Would you repeat the data below exactly, taking out the images?

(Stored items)
■ ■ ■ ■ ■ ■ ■

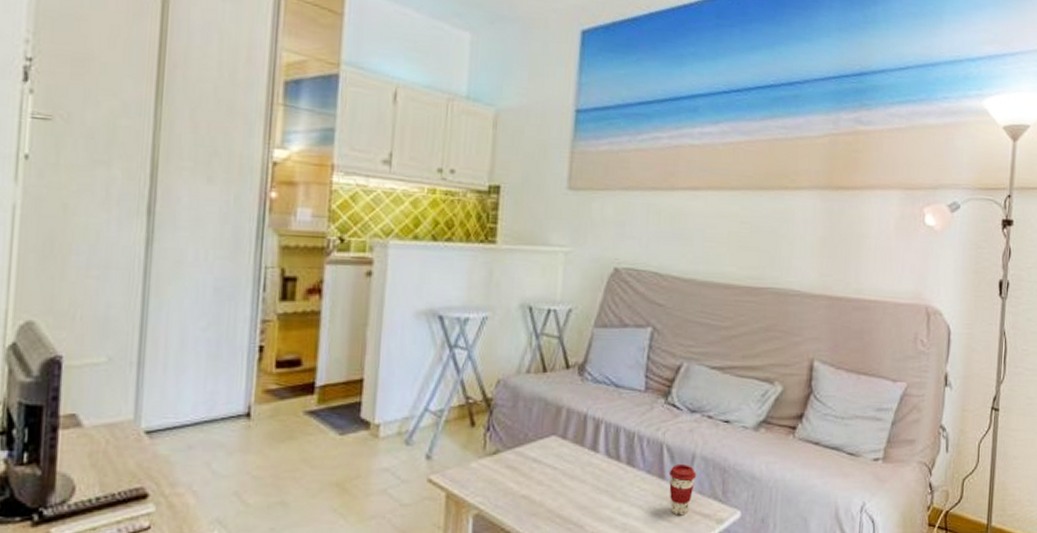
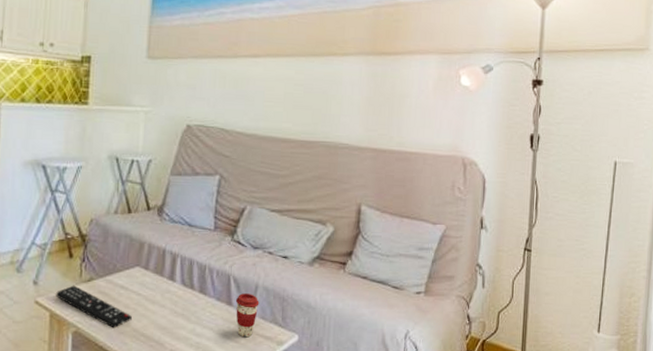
remote control: none [454,459,546,509] -> present [56,285,132,328]

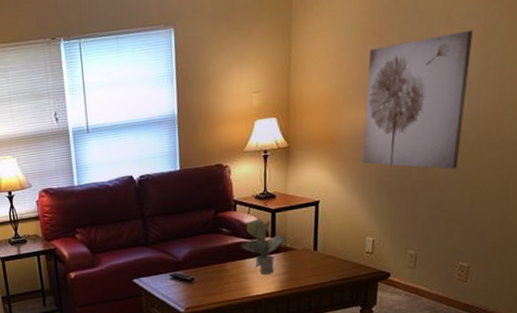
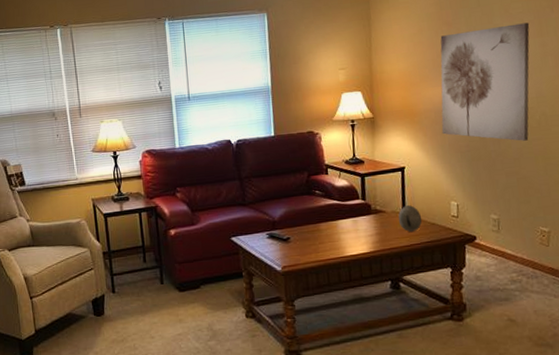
potted plant: present [240,219,287,275] -> none [333,182,377,236]
decorative egg: none [308,242,335,270] -> present [398,205,423,232]

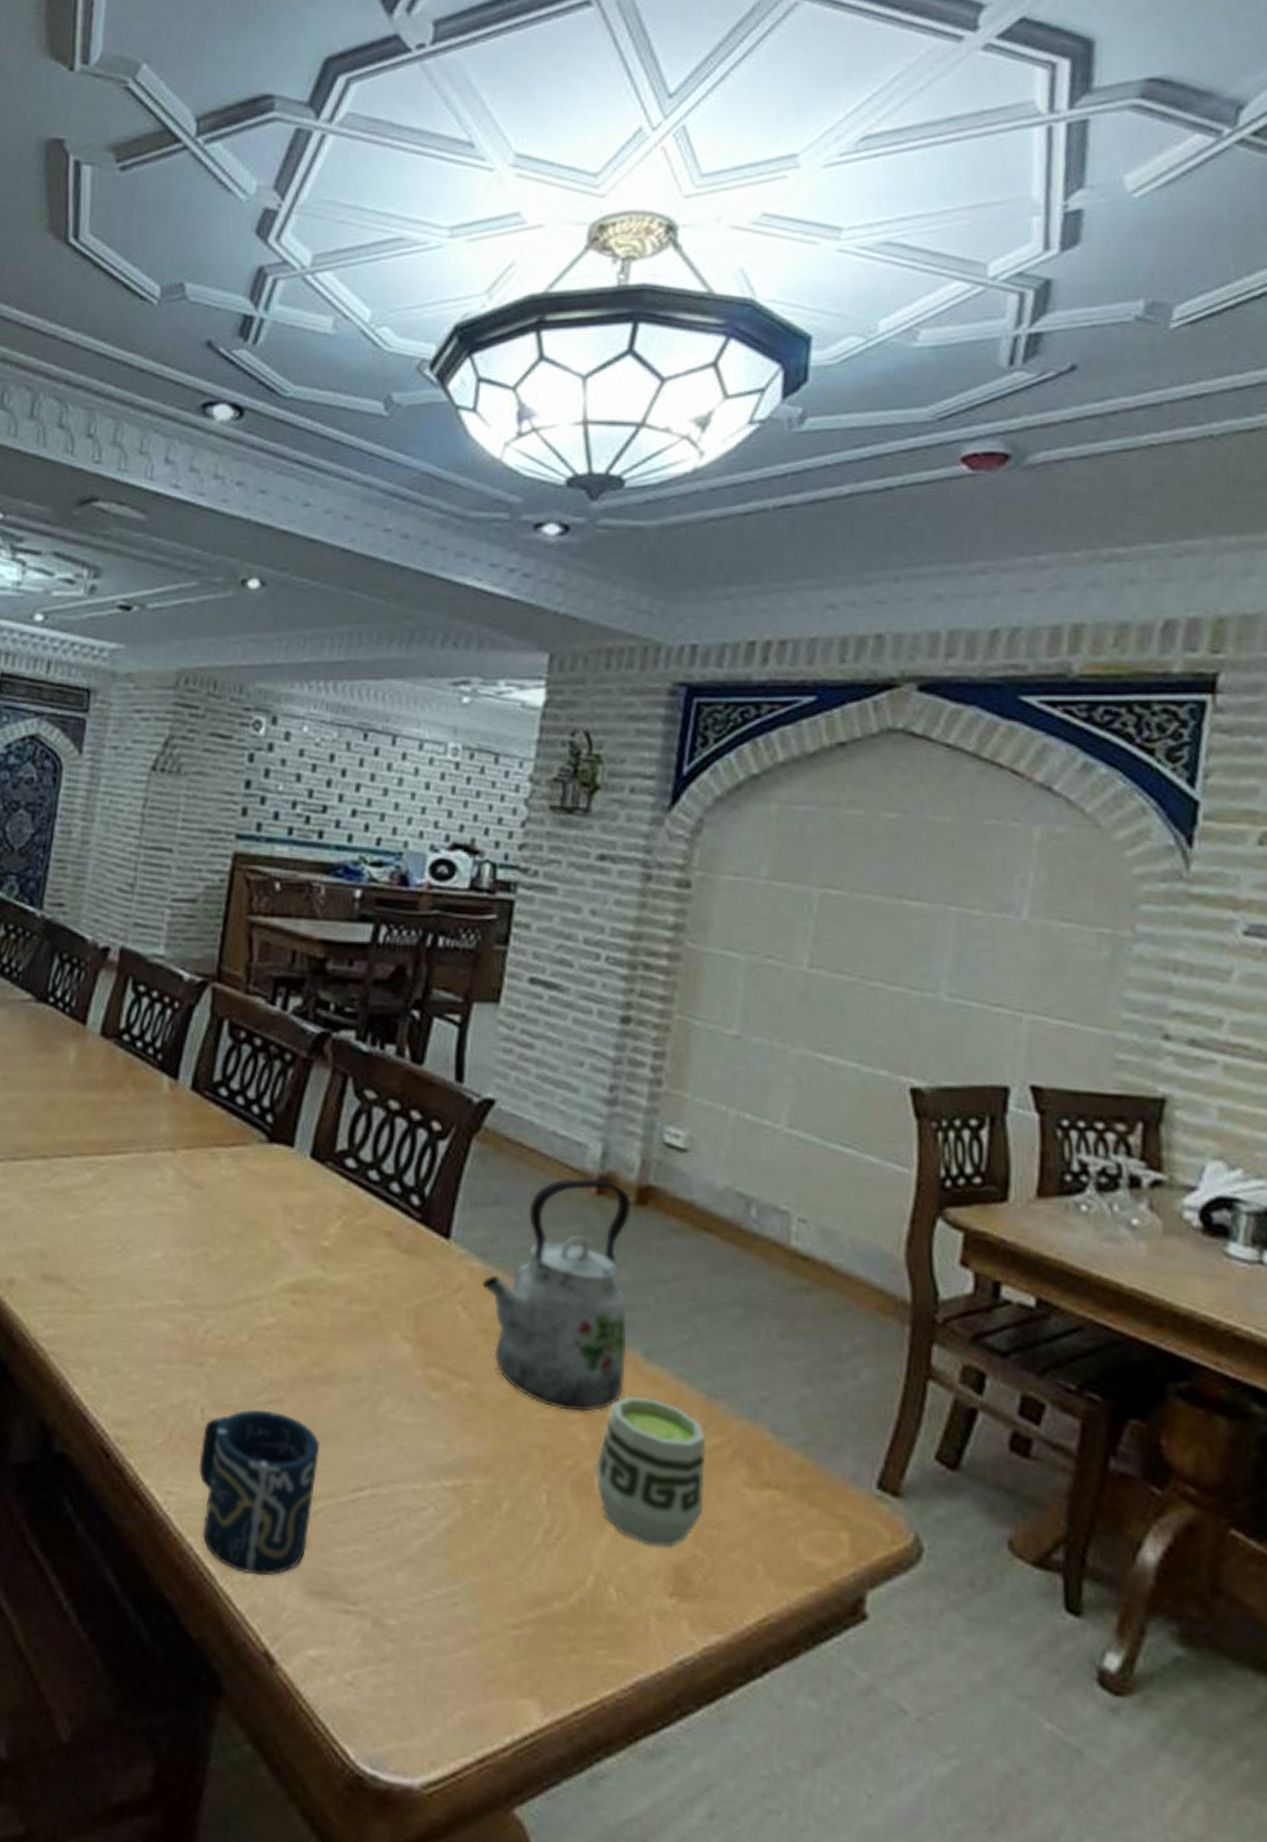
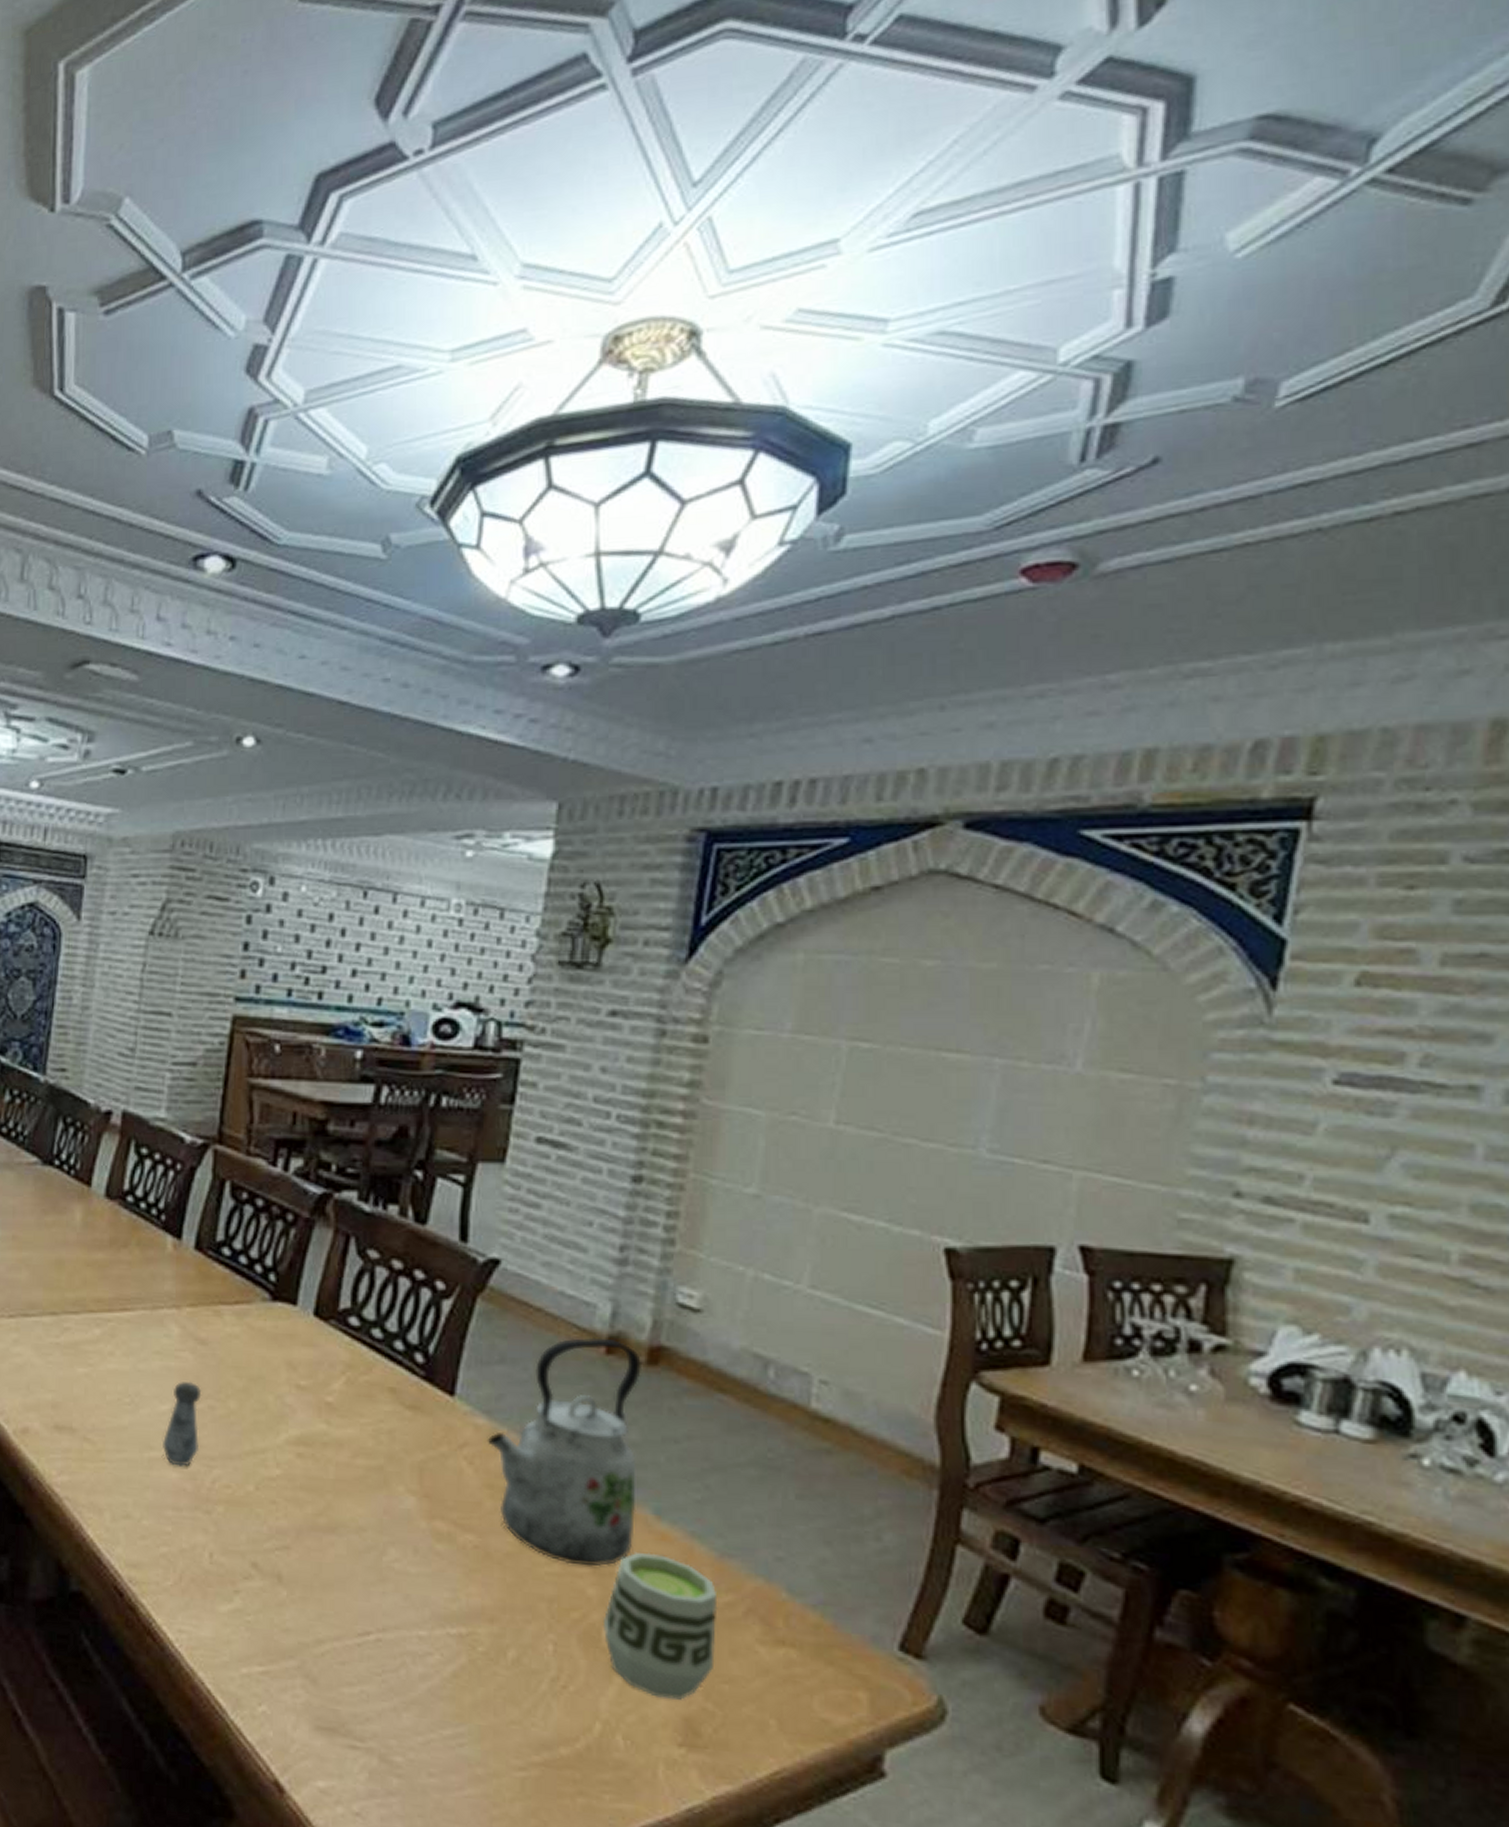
salt shaker: none [153,1226,196,1317] -> present [161,1381,202,1467]
cup: present [199,1409,321,1576] -> none [209,1555,327,1711]

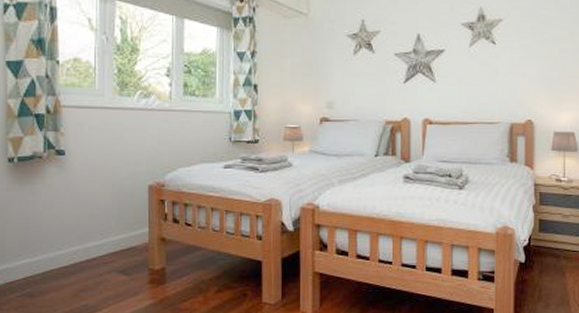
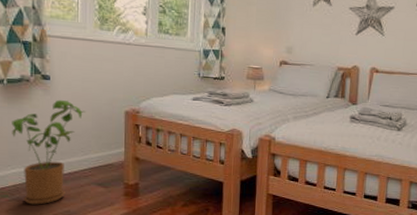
house plant: none [22,176,104,300] -> present [12,99,85,205]

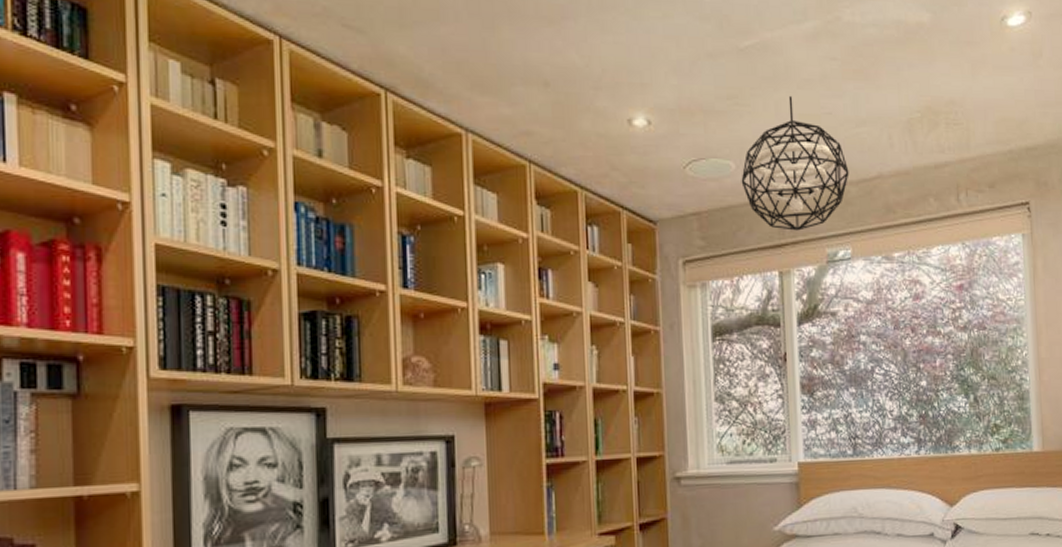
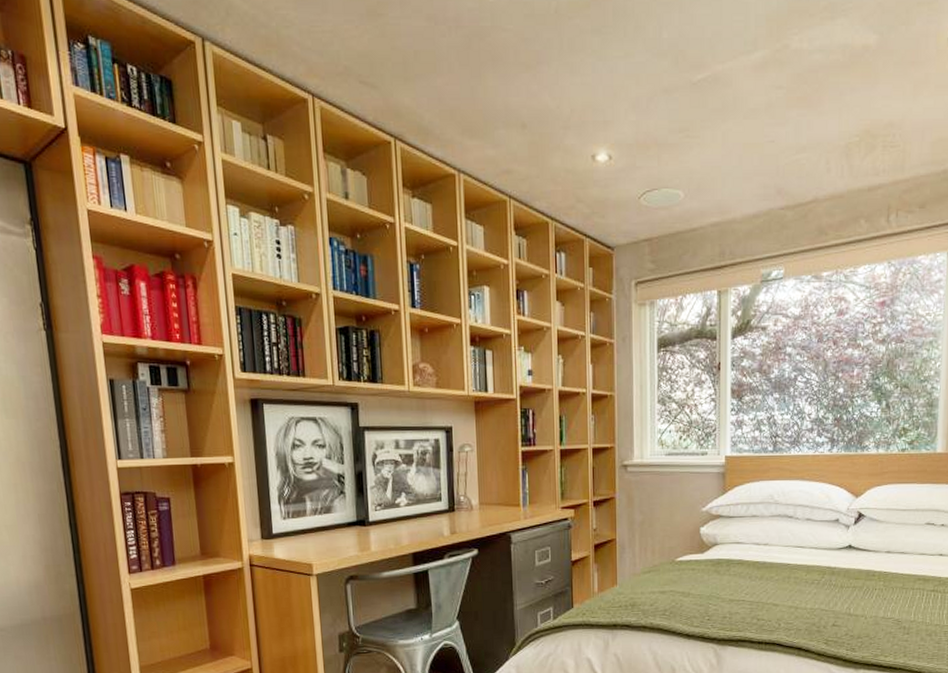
pendant light: present [741,95,849,231] -> none [688,125,787,253]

■ ■ ■ ■ ■ ■ ■

- **Result of this task**
remote control: none [454,459,546,509] -> present [56,285,132,328]

potted plant: present [240,219,287,275] -> none [333,182,377,236]
decorative egg: none [308,242,335,270] -> present [398,205,423,232]

salt shaker: none [153,1226,196,1317] -> present [161,1381,202,1467]
cup: present [199,1409,321,1576] -> none [209,1555,327,1711]

house plant: none [22,176,104,300] -> present [12,99,85,205]

pendant light: present [741,95,849,231] -> none [688,125,787,253]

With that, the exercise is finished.